Rewrite the lines of each item below, changing "Identify" to "Detect" and leaving everything else untouched. Omit the pictures from your answer.

## start Input rows

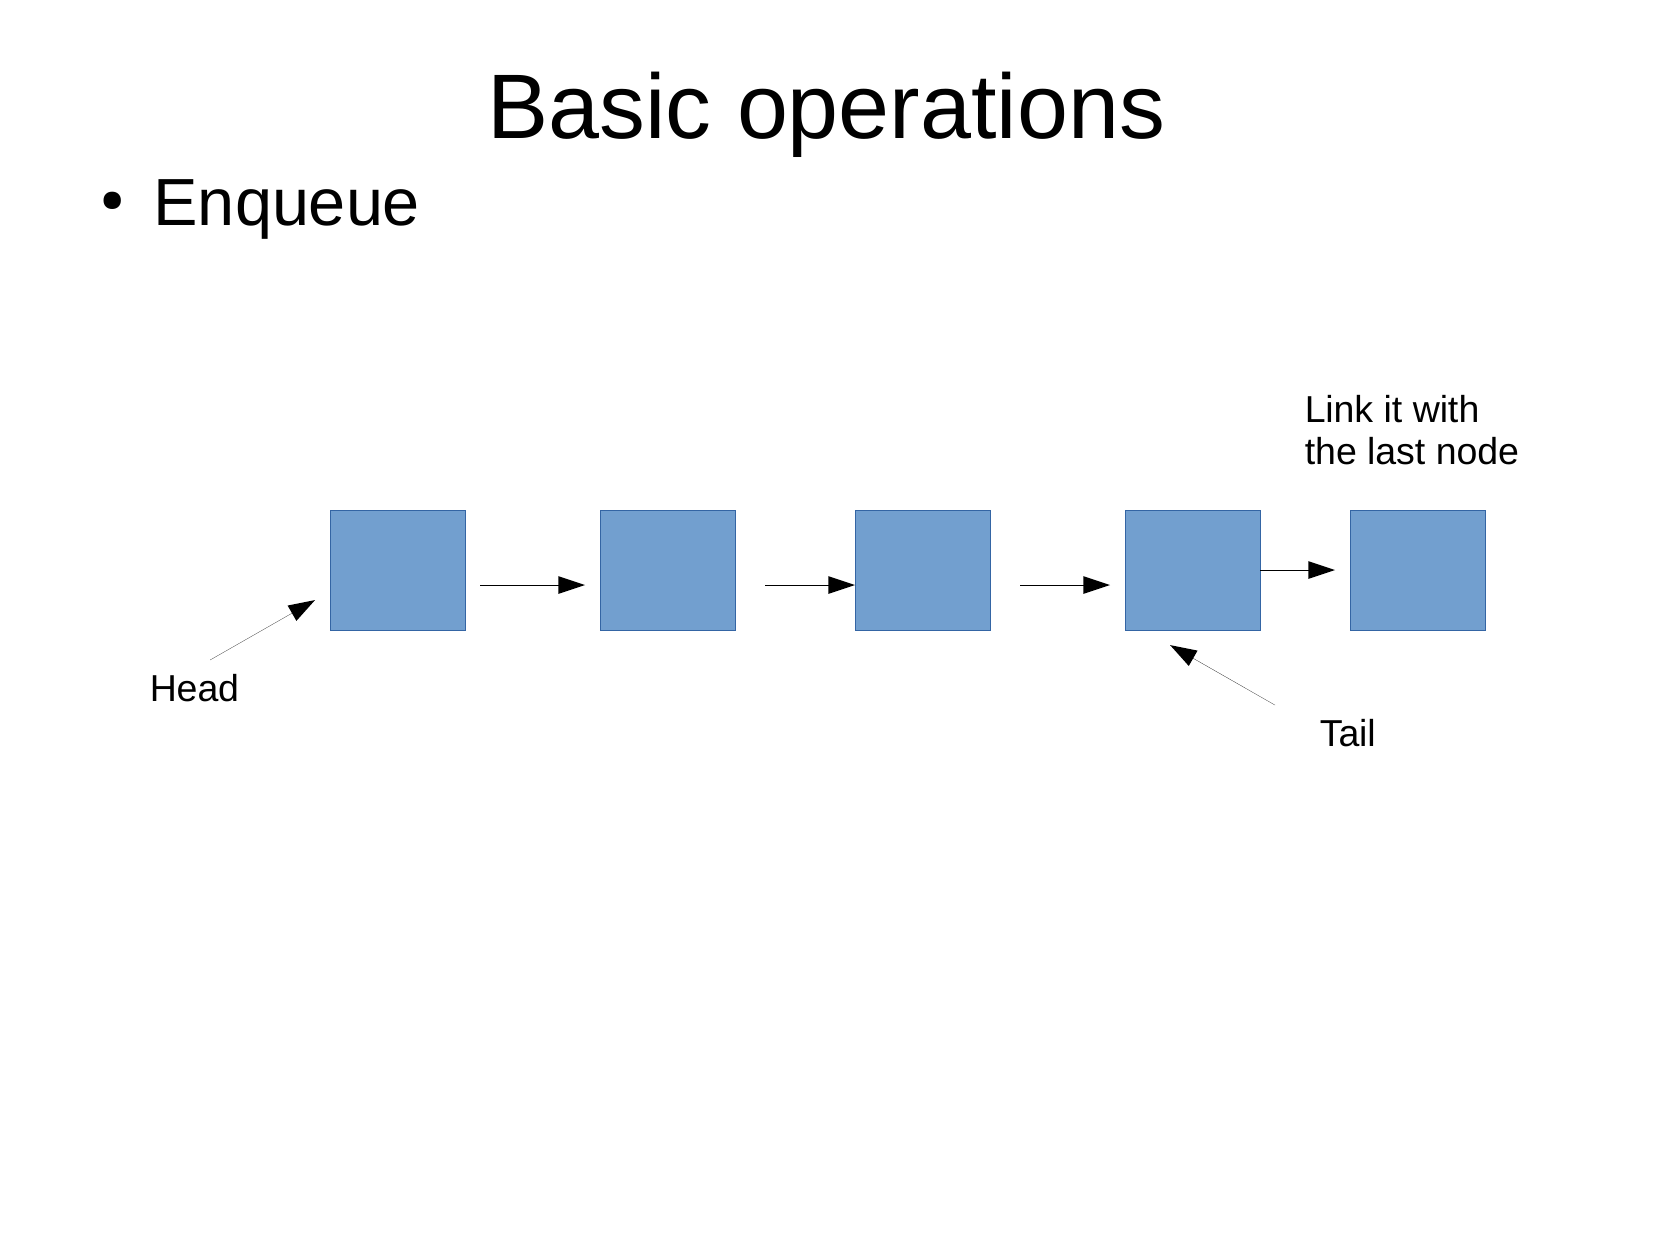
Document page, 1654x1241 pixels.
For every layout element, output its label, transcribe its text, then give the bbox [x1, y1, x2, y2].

text_box [600, 510, 736, 631]
text_box Link it with the last node [1290, 381, 1546, 481]
text_box [855, 510, 991, 631]
text_box Head [135, 660, 436, 717]
text_box [330, 510, 466, 631]
title Basic operations [82, 49, 1571, 165]
text_box [1350, 510, 1486, 631]
text_box Tail [1305, 705, 1561, 762]
text_box [1125, 510, 1261, 631]
list Enqueue [82, 165, 1571, 1010]
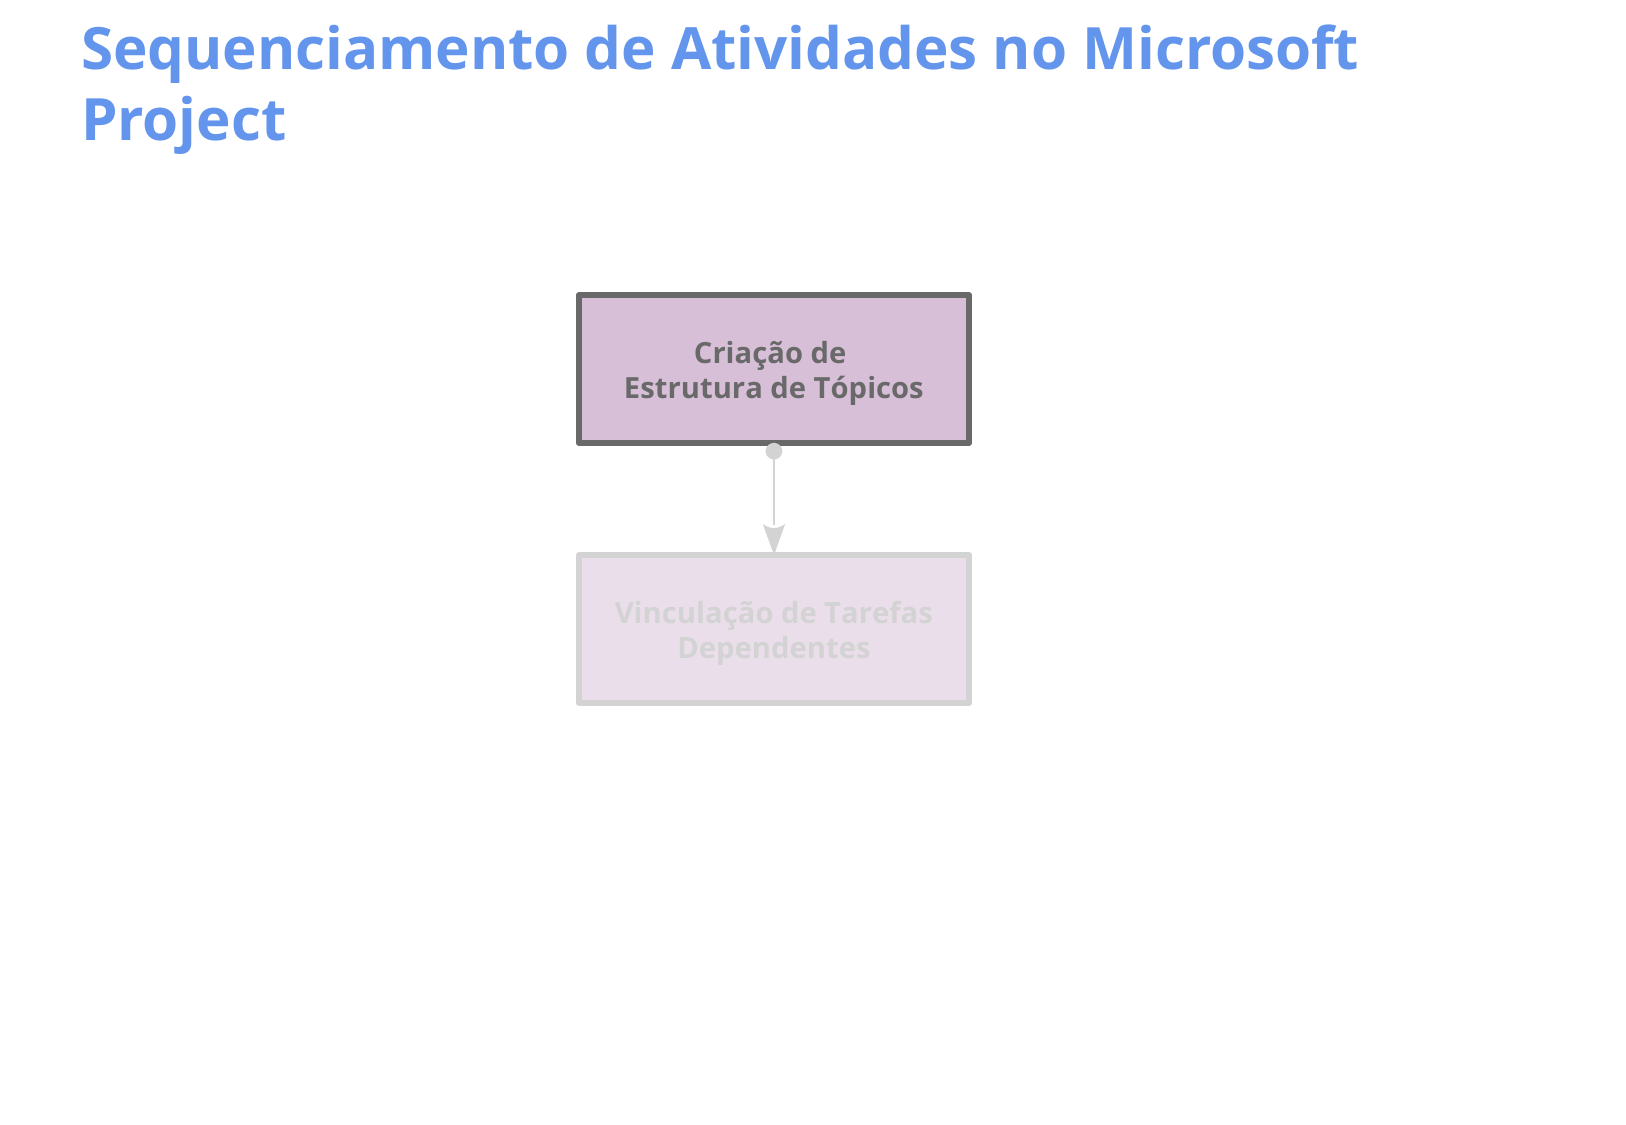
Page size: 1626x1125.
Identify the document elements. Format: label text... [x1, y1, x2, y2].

text_box Criação de Estrutura de Tópicos [578, 295, 970, 443]
title Sequenciamento de Atividades no Microsoft Project [81, 41, 1544, 122]
text_box Vinculação de Tarefas Dependentes [578, 555, 970, 703]
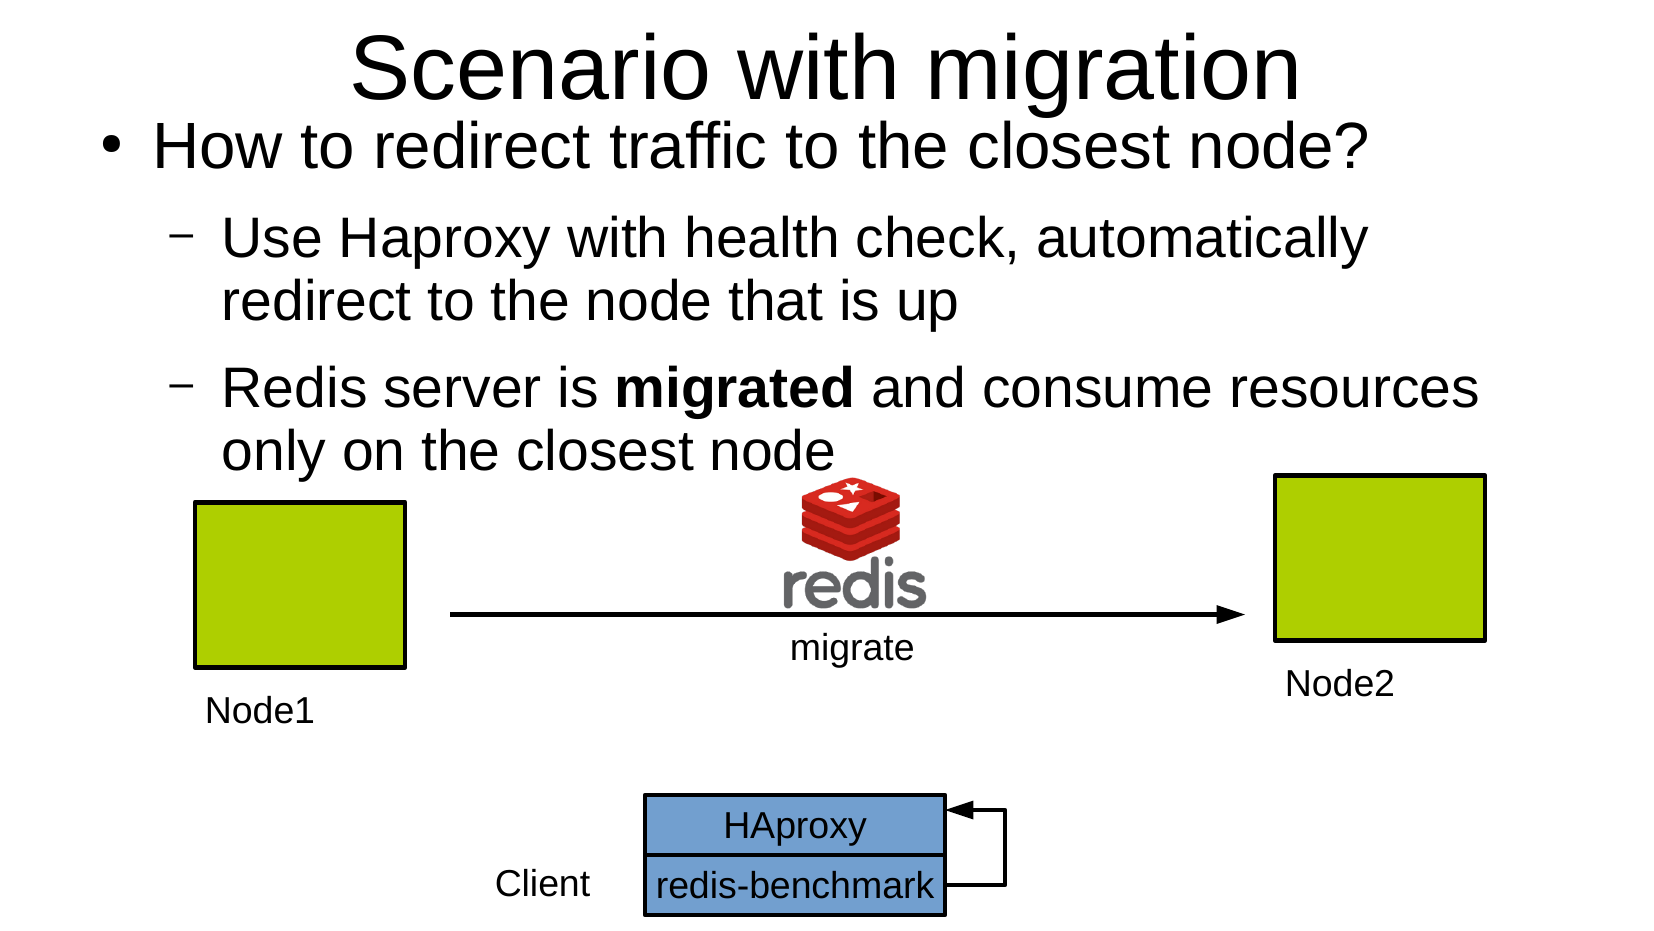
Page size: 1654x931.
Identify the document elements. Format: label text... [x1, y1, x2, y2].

## end Input rows

● Exercise answer:
Document page, 1654x1241 pixels.
For every layout element, output its label, transcribe its text, then give the bbox [x1, y1, x2, y2].

text_box [600, 510, 736, 631]
text_box Link it with the last node [1290, 381, 1546, 481]
text_box [855, 510, 991, 631]
text_box Head [135, 660, 436, 717]
text_box [330, 510, 466, 631]
title Basic operations [82, 49, 1571, 165]
text_box [1350, 510, 1486, 631]
text_box Tail [1305, 705, 1561, 762]
text_box [1125, 510, 1261, 631]
list Enqueue [82, 165, 1571, 1010]
Page size: 1626x1125.
Detect the document elements. Format: label text... [x1, y1, x2, y2].

text_box Criação de Estrutura de Tópicos [578, 295, 970, 443]
title Sequenciamento de Atividades no Microsoft Project [81, 41, 1544, 122]
text_box Vinculação de Tarefas Dependentes [578, 555, 970, 703]
Page size: 1654x931.
Detect the document elements. Format: label text... [x1, y1, x2, y2].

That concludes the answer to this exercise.